Helga Radau von der Dokumentations- und Begegnungsstätte Barth, sie begleitete die Reisegruppe in Barth, war von seinen Schilderungen tief bewegt. „Jim, ich bin überaus glücklich, dass Du da bist und uns davon erzählst“, sagt sie. Auf der Reise mit dabei auch Joseph Reus und seine Frau Shirley. Schon einige Male war der 88-Jährige in Barth, wo er im Februar 1944 als Kriegsgefangener ins Stalag gekommen war. Jetzt wollte er es seinem Sohn Curt zeigen, der sich sehr für Geschichte interessiert.„Ich gebe niemandem irgendwelche Schuld. Ich habe deutsche Wurzeln. Ich hätte auch auf der anderen Seite stehen und gegen die USA kämpfen können. So viel ist vom Zufall abhängig“, meint er und sagt, dass für seine Frau Shirley Deutschland das schönste Land auf der Welt ist.
Die
Gruppe besuchte die Ausstellung „12
von 750 Jahren. Barth im Nationalsozialismus 1933-1945“.
Hier erzählen Mona English und ihre Schwester Mary MacGregor, dass es für ihren
Vater Malcolm MacGregor, der im Stalag saß, härter war, ein Kriegsgefangener zu
sein als abgeschossen zu werden. Der Verlust der Freiheit habe ihn sehr
getroffen. „Im Lager war man nie allein. Doch das Schlimmste überhaupt
war für ihn nach der Befreiung des Lagers der Anblick von drei erschossenen
Frauen mit einem toten Baby und einem Jungen, die offensichtlich aus Angst vor
den Russen Selbstmord verübt hatten. Dieses Bild hat er nie vergessen können“,
sagt Mona English, die fassungslos weint, als Helga Radau ihr Fotos von den
Erschossenen zeigt. Über einen Freund hat sie sie bekommen. „Immer
wieder werde ich danach gefragt. Das Schicksal der toten Frauen und ihrer Kinder
lässt die Menschen bis heute nicht los“, sagt Helga Radau. Auch Donald und
Juanita Jones gehören zur Reisegruppe. Sie sind zum ersten Mal in Barth.

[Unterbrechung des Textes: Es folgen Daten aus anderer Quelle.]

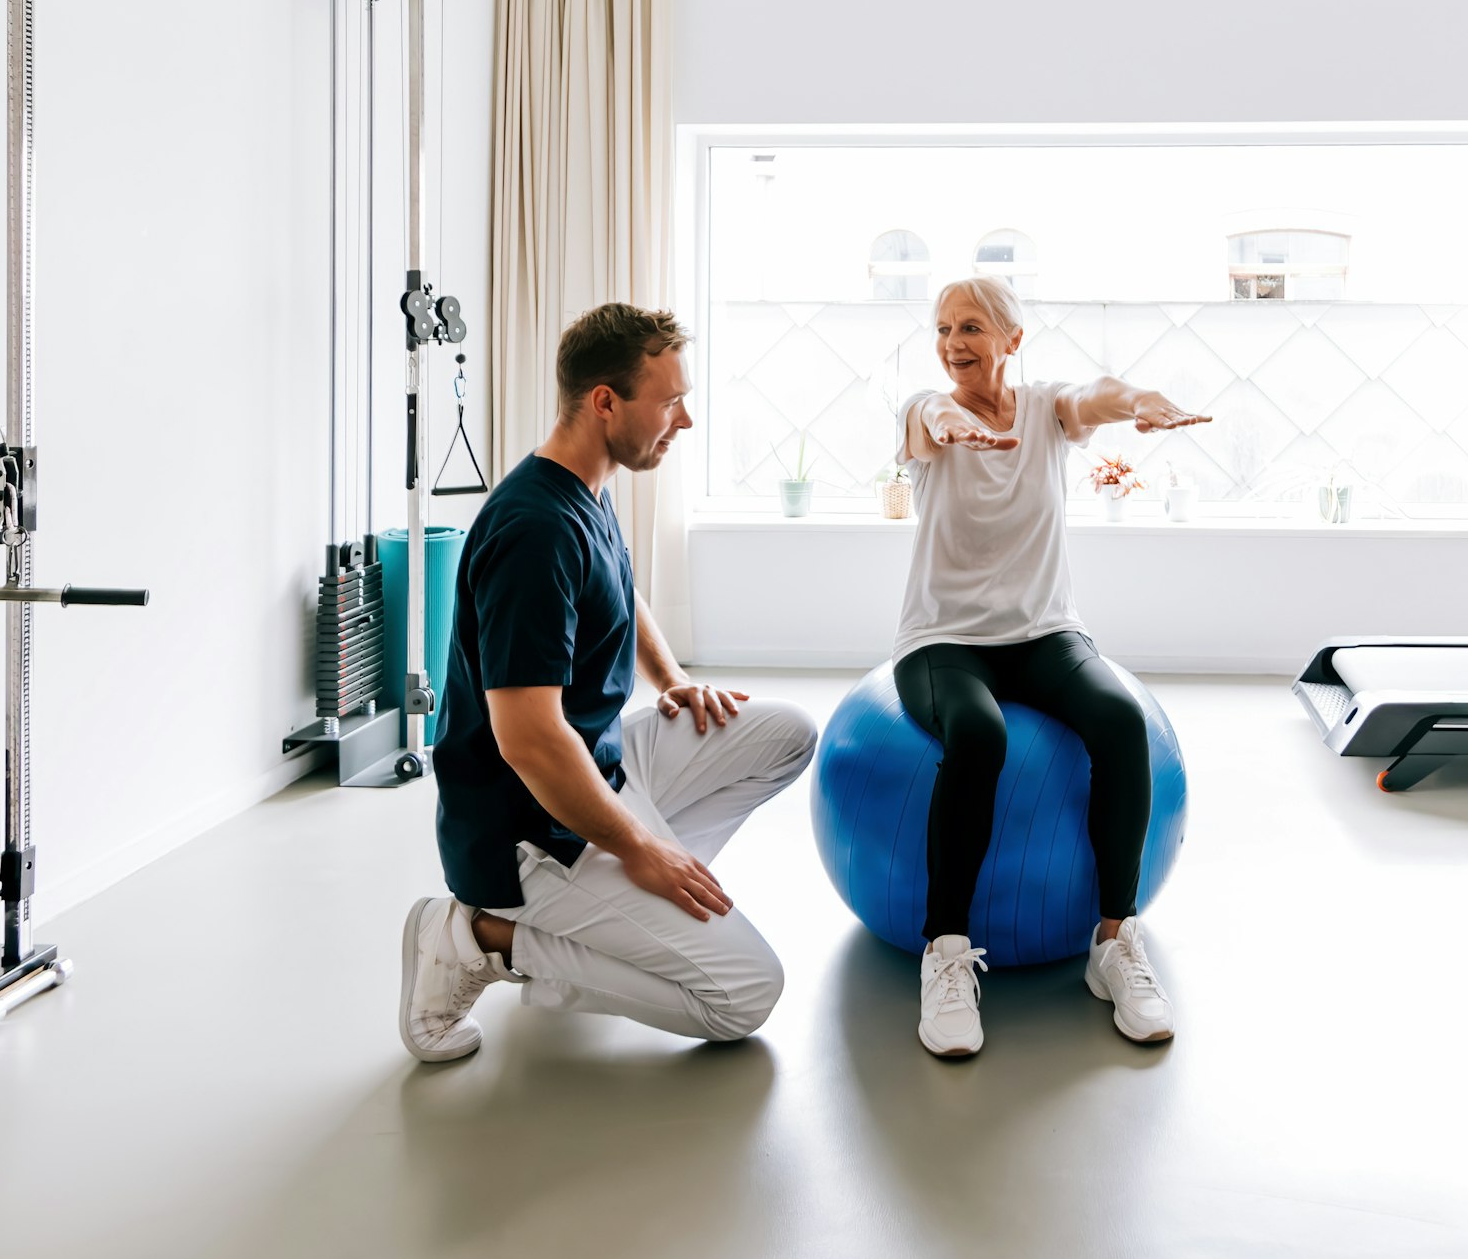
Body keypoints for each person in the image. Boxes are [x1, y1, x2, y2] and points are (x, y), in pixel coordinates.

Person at [397, 302, 818, 1062]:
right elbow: (527, 737)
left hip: (597, 765)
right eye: (670, 401)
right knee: (744, 996)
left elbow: (619, 588)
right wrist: (637, 849)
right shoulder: (534, 533)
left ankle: (619, 914)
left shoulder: (587, 482)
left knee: (786, 732)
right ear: (605, 402)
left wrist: (673, 678)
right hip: (528, 831)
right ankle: (480, 937)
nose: (683, 420)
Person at [893, 275, 1209, 1058]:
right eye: (941, 329)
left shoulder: (1041, 410)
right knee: (977, 734)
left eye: (970, 327)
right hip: (943, 640)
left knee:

Juanitas Onkel war ebenfalls einer der über Bad Hersfeld getöteten
Bomberpiloten. Sie ist auf Spurensuche. Ebenso Jennifer Kannapel, deren
Großvater im Stalag Luft I war. Erst mit seinem Tod vor einem Jahr hat sie davon
erfahren. In einem Journal hat er seine Erlebnisse festgehalten.
„Es ist wunderbar, dass jetzt die Feinde von einst zueinander finden und Freunde sind“, so Mona English, deren Vater in Kassel den deutschen Jagdflieger einst traf, der ihn damals abschoss. Auch sie wurden Freunde.